Records from a data source:
## Begin

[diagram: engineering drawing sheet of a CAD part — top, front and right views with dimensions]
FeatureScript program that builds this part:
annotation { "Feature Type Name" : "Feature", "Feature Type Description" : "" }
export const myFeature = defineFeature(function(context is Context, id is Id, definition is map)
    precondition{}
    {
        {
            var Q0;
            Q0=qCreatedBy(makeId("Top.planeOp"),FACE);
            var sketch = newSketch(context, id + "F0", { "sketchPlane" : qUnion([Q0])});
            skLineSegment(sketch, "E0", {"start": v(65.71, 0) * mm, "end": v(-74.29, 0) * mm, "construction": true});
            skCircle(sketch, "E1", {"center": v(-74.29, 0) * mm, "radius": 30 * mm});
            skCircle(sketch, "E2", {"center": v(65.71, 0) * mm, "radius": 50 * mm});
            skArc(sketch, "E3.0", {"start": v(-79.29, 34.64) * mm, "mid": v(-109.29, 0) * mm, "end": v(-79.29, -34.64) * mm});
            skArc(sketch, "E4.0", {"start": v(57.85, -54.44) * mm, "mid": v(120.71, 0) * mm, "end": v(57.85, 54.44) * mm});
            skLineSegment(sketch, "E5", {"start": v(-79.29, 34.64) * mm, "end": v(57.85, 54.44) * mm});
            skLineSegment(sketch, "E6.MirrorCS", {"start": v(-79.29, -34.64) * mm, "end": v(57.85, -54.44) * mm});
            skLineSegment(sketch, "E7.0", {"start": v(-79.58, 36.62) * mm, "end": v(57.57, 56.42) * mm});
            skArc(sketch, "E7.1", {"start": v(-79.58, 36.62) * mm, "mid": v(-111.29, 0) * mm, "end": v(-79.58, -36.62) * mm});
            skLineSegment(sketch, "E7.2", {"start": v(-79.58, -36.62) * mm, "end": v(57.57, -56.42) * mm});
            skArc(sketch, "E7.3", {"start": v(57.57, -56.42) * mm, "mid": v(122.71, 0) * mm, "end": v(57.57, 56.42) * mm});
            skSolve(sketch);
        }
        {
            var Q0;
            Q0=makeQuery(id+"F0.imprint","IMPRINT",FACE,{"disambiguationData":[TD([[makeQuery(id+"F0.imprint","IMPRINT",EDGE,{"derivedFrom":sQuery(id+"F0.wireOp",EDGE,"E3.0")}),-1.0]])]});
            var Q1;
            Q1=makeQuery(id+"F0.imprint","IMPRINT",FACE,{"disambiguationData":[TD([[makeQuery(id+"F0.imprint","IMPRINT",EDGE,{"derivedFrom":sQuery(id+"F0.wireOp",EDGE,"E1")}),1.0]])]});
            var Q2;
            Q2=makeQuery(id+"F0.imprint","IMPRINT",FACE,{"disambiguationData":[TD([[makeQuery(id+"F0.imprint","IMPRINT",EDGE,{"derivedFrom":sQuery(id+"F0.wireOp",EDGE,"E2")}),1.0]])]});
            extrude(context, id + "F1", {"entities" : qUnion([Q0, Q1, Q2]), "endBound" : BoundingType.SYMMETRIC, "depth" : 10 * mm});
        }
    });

## End

## TASK TO COMPLETE:
Reproduce the lines running from the start of the records through the line containing "v(-109.29, 0) *", both ends included, with "radius" swapped for "circleRadius" and nothing else altered.

## FULL ANSWER:
[diagram: engineering drawing sheet of a CAD part — top, front and right views with dimensions]
FeatureScript program that builds this part:
annotation { "Feature Type Name" : "Feature", "Feature Type Description" : "" }
export const myFeature = defineFeature(function(context is Context, id is Id, definition is map)
    precondition{}
    {
        {
            var Q0;
            Q0=qCreatedBy(makeId("Top.planeOp"),FACE);
            var sketch = newSketch(context, id + "F0", { "sketchPlane" : qUnion([Q0])});
            skLineSegment(sketch, "E0", {"start": v(65.71, 0) * mm, "end": v(-74.29, 0) * mm, "construction": true});
            skCircle(sketch, "E1", {"center": v(-74.29, 0) * mm, "circleRadius": 30 * mm});
            skCircle(sketch, "E2", {"center": v(65.71, 0) * mm, "circleRadius": 50 * mm});
            skArc(sketch, "E3.0", {"start": v(-79.29, 34.64) * mm, "mid": v(-109.29, 0) * mm, "end": v(-79.29, -34.64) * mm});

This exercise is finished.